- [DATA FOR THE TASK]
-------------------------
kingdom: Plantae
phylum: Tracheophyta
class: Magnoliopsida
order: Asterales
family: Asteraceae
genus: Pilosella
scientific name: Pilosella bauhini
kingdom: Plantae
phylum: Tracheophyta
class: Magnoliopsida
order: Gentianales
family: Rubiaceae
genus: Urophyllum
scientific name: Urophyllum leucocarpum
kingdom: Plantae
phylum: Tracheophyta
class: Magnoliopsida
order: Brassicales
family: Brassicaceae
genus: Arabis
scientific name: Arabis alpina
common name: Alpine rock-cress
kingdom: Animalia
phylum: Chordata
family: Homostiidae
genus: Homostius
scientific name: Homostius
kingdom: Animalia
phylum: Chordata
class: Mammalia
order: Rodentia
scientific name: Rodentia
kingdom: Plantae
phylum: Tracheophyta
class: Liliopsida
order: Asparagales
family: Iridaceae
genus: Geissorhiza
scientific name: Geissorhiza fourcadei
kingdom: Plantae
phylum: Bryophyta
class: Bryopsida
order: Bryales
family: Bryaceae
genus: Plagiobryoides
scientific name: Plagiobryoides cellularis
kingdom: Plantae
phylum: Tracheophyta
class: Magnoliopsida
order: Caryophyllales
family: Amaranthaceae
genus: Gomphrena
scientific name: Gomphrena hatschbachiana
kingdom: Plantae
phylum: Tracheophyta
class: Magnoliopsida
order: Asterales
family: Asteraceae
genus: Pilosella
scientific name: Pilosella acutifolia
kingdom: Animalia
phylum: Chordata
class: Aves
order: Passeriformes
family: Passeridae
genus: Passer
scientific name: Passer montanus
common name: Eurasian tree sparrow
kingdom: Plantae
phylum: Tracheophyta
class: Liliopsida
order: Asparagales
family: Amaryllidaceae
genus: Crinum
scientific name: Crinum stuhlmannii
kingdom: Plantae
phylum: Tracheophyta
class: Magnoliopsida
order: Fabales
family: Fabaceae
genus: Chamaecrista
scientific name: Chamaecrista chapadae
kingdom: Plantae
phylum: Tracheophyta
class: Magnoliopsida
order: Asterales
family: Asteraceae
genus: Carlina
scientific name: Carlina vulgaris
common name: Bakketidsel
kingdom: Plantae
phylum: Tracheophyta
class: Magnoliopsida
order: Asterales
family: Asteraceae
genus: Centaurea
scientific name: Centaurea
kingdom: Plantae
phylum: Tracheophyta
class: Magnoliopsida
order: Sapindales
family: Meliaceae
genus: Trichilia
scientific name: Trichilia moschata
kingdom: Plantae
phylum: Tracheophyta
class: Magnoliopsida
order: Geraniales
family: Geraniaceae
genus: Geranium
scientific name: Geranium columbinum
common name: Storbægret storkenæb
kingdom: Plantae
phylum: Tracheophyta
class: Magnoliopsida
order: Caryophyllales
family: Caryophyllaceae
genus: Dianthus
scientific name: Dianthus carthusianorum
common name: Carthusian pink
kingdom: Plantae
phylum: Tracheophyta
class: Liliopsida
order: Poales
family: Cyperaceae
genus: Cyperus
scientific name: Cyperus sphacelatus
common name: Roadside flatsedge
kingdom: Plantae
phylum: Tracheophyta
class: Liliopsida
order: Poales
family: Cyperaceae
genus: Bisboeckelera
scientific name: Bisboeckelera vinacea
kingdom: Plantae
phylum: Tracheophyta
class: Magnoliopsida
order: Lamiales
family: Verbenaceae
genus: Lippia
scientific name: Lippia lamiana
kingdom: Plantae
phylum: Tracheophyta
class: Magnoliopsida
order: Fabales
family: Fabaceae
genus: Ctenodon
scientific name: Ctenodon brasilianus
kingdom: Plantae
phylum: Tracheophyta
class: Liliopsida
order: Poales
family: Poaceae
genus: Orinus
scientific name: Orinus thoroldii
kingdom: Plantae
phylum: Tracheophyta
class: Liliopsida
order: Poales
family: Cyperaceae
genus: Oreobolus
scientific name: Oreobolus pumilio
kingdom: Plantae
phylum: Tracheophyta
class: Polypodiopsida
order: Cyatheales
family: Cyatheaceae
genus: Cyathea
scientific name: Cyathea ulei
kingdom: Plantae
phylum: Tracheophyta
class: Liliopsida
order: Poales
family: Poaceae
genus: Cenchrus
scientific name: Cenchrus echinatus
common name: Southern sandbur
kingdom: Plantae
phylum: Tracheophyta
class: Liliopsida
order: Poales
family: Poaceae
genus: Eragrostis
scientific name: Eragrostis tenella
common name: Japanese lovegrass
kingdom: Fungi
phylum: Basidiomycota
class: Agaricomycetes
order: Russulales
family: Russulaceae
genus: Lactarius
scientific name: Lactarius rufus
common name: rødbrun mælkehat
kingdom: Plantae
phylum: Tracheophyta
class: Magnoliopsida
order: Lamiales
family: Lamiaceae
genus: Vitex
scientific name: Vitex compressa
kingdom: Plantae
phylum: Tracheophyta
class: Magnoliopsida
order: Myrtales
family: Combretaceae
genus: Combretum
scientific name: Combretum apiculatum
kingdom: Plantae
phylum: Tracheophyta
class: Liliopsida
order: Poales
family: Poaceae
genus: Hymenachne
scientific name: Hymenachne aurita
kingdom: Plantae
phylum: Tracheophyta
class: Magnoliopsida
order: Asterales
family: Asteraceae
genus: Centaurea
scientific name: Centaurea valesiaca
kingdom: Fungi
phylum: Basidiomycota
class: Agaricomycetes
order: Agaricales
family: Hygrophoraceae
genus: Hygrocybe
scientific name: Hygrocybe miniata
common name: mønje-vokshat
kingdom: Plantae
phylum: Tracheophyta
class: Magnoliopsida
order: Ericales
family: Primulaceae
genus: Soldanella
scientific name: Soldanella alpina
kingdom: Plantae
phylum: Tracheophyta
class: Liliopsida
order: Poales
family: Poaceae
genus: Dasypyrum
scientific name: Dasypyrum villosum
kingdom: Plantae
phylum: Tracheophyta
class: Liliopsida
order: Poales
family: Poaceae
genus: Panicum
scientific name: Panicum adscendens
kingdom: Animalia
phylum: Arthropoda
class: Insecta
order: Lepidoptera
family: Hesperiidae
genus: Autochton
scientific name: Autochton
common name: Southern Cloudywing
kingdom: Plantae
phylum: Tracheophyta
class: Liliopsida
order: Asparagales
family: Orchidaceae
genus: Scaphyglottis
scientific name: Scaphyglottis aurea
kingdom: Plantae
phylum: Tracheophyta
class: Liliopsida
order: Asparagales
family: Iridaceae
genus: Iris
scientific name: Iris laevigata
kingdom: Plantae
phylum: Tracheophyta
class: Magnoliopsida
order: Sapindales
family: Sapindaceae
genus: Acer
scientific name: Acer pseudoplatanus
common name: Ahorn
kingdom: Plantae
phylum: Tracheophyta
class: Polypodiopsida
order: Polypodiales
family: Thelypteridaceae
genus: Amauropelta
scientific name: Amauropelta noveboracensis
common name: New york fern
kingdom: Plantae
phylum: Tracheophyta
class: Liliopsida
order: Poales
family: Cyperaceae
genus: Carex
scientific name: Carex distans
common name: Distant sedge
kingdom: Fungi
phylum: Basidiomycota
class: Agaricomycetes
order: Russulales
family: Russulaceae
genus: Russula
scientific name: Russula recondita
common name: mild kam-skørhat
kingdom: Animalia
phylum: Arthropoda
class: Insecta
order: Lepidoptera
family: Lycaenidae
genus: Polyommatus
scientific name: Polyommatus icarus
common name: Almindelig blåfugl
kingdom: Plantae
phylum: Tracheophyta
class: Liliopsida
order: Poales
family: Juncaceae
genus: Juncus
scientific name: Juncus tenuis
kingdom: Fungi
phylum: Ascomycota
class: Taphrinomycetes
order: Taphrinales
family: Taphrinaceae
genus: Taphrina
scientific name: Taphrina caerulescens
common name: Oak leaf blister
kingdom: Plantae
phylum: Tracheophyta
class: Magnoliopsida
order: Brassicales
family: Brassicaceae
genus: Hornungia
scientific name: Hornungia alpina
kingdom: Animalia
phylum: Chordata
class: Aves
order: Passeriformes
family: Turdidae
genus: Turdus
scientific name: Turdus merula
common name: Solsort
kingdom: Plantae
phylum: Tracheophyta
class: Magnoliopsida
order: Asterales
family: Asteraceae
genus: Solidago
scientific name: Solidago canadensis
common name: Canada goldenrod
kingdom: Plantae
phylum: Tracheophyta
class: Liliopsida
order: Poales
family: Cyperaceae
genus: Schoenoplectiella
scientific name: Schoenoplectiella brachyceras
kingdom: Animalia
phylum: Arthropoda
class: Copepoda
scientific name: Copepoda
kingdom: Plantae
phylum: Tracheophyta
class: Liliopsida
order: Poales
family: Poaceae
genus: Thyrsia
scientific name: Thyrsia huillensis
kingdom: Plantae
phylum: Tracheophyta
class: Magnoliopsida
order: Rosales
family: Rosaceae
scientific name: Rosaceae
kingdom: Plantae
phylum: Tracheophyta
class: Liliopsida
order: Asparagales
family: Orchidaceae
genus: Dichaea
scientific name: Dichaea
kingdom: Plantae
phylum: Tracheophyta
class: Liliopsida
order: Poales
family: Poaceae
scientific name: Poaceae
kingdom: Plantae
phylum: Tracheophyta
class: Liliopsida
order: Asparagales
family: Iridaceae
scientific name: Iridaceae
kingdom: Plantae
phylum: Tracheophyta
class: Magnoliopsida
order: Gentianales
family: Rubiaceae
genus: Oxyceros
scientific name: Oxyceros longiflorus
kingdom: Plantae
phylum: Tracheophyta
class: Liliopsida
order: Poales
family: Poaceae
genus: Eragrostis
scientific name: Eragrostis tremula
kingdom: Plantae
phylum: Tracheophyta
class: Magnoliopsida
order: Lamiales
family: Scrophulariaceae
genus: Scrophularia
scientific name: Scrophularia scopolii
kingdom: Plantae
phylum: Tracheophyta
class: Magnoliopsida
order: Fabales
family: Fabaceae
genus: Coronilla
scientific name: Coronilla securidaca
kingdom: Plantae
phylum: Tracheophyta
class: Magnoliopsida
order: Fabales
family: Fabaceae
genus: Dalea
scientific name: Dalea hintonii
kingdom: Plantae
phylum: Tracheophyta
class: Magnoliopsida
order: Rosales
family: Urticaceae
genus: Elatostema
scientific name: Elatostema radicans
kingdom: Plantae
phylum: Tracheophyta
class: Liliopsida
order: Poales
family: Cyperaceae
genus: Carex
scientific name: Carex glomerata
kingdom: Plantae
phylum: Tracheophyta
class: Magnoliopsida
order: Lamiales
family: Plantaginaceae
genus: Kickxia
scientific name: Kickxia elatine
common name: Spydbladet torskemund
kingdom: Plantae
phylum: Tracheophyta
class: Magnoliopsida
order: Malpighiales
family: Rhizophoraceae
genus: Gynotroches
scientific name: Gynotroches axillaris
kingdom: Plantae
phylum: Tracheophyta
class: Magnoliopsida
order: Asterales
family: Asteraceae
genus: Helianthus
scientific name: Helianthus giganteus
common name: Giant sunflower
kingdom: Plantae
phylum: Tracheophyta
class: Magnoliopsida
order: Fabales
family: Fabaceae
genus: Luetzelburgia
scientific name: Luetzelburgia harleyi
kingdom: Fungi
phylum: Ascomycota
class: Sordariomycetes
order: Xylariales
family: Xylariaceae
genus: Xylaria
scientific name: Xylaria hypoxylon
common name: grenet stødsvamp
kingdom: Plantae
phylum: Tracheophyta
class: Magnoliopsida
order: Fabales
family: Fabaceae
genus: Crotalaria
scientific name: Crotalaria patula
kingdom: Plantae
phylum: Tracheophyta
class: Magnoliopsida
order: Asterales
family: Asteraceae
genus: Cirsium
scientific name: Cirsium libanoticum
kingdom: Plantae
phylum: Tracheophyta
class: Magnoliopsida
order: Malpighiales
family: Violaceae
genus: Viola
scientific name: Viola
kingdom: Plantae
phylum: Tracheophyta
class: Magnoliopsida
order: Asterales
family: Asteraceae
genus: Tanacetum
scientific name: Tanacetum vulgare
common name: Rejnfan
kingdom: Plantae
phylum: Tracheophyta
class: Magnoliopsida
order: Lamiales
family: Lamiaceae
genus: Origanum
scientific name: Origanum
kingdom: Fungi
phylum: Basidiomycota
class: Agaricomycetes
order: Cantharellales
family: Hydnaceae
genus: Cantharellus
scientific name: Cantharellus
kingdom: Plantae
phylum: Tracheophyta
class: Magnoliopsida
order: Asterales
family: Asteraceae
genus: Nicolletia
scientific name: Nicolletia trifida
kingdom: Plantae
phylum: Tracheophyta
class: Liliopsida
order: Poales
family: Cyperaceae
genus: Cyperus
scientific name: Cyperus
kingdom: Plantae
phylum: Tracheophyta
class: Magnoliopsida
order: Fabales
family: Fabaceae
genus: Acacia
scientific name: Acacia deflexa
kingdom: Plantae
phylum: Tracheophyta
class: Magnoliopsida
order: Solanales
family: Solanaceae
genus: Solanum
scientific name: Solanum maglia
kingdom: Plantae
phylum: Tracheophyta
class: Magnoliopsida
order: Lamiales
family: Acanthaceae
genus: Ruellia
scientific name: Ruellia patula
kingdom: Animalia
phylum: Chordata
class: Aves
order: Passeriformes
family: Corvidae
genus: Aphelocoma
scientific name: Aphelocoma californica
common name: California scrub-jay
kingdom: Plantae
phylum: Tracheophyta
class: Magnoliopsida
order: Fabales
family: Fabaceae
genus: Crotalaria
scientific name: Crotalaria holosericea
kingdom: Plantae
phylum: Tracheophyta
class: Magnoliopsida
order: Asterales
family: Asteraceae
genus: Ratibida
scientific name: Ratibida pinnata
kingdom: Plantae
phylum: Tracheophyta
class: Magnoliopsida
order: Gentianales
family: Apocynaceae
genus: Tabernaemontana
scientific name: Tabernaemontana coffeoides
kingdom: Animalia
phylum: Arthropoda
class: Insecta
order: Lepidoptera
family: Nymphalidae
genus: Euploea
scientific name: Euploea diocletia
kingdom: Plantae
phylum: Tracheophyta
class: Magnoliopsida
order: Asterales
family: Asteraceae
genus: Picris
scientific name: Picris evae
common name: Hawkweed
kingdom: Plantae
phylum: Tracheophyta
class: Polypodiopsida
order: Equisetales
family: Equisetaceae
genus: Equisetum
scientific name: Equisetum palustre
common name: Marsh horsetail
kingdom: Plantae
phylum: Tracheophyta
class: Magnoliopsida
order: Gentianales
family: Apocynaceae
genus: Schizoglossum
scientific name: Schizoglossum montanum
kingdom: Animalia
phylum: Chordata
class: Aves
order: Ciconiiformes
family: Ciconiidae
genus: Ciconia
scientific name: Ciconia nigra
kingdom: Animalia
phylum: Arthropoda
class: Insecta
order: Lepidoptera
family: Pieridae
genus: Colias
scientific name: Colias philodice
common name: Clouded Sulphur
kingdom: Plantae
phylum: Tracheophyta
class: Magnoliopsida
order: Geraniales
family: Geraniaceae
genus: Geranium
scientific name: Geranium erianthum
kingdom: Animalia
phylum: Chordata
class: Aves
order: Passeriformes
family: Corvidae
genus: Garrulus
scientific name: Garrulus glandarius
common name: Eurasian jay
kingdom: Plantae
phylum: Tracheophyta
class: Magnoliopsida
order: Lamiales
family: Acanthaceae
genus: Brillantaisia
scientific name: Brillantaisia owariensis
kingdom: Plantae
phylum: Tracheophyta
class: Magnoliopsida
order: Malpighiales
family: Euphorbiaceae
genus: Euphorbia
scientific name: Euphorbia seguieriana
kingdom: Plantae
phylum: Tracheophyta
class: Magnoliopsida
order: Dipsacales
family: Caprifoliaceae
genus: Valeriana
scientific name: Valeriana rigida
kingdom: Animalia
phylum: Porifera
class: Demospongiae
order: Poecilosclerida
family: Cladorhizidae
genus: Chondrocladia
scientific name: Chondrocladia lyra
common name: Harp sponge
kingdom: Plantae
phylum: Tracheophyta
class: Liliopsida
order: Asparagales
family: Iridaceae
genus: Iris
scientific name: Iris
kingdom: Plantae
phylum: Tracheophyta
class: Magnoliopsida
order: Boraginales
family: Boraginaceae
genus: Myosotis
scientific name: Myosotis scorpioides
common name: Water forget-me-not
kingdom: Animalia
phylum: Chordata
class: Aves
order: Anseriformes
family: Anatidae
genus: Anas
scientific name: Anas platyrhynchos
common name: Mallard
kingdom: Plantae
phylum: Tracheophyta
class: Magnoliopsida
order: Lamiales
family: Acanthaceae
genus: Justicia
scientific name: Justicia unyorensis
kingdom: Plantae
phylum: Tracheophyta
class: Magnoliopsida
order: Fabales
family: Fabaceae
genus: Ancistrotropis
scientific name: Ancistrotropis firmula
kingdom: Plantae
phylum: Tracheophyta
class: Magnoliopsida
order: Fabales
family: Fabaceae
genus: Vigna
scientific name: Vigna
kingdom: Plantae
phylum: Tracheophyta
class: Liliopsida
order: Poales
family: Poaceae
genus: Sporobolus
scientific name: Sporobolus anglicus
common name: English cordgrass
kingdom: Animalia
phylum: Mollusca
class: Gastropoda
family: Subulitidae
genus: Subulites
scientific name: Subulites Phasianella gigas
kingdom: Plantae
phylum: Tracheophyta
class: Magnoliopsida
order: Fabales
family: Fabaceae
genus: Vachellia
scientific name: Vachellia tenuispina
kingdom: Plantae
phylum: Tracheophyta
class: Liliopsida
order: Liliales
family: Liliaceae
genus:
-------------------------
- [STATED GOAL] Turn the lines of the listing above into a JSON list of strings, one string per line, starting at the line that contains "genus: Lactarius" and ending at the line that contains "scientific name: Autochton". Include both of those lines and leave out any blank lines.

- [REPLY]
[
  "genus: Lactarius",
  "scientific name: Lactarius rufus",
  "common name: rødbrun mælkehat",
  "kingdom: Plantae",
  "phylum: Tracheophyta",
  "class: Magnoliopsida",
  "order: Lamiales",
  "family: Lamiaceae",
  "genus: Vitex",
  "scientific name: Vitex compressa",
  "kingdom: Plantae",
  "phylum: Tracheophyta",
  "class: Magnoliopsida",
  "order: Myrtales",
  "family: Combretaceae",
  "genus: Combretum",
  "scientific name: Combretum apiculatum",
  "kingdom: Plantae",
  "phylum: Tracheophyta",
  "class: Liliopsida",
  "order: Poales",
  "family: Poaceae",
  "genus: Hymenachne",
  "scientific name: Hymenachne aurita",
  "kingdom: Plantae",
  "phylum: Tracheophyta",
  "class: Magnoliopsida",
  "order: Asterales",
  "family: Asteraceae",
  "genus: Centaurea",
  "scientific name: Centaurea valesiaca",
  "kingdom: Fungi",
  "phylum: Basidiomycota",
  "class: Agaricomycetes",
  "order: Agaricales",
  "family: Hygrophoraceae",
  "genus: Hygrocybe",
  "scientific name: Hygrocybe miniata",
  "common name: mønje-vokshat",
  "kingdom: Plantae",
  "phylum: Tracheophyta",
  "class: Magnoliopsida",
  "order: Ericales",
  "family: Primulaceae",
  "genus: Soldanella",
  "scientific name: Soldanella alpina",
  "kingdom: Plantae",
  "phylum: Tracheophyta",
  "class: Liliopsida",
  "order: Poales",
  "family: Poaceae",
  "genus: Dasypyrum",
  "scientific name: Dasypyrum villosum",
  "kingdom: Plantae",
  "phylum: Tracheophyta",
  "class: Liliopsida",
  "order: Poales",
  "family: Poaceae",
  "genus: Panicum",
  "scientific name: Panicum adscendens",
  "kingdom: Animalia",
  "phylum: Arthropoda",
  "class: Insecta",
  "order: Lepidoptera",
  "family: Hesperiidae",
  "genus: Autochton",
  "scientific name: Autochton"
]